Objective: Retype, character for character, the stretch of the entries below from the line containing "request time readout, watch" through the end of the entries.

Listed records:

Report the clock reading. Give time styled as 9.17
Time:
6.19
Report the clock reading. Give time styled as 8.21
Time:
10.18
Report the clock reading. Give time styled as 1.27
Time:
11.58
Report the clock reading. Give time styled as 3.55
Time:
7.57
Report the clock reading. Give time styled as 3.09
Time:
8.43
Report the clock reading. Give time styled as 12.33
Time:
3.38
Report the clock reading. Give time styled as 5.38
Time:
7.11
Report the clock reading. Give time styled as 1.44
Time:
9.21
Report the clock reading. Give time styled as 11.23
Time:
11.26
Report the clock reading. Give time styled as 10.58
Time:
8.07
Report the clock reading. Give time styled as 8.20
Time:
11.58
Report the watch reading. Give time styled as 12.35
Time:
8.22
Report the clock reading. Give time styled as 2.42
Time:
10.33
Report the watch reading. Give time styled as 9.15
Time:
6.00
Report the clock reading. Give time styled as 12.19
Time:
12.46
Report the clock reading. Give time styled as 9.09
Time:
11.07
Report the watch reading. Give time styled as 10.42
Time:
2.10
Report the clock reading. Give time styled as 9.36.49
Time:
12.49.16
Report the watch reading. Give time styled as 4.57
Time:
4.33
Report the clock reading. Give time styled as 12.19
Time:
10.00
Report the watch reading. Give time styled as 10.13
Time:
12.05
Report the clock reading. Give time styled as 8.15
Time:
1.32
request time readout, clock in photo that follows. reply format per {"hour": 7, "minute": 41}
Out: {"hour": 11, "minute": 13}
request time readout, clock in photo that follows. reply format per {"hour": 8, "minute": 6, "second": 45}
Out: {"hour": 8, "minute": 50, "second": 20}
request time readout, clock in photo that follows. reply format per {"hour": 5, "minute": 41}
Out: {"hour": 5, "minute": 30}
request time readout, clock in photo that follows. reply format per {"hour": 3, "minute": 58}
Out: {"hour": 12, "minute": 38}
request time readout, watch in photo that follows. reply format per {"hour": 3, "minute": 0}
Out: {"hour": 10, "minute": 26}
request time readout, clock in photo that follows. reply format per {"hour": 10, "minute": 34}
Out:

The solution:
request time readout, watch in photo that follows. reply format per {"hour": 3, "minute": 0}
Out: {"hour": 10, "minute": 26}
request time readout, clock in photo that follows. reply format per {"hour": 10, "minute": 34}
Out:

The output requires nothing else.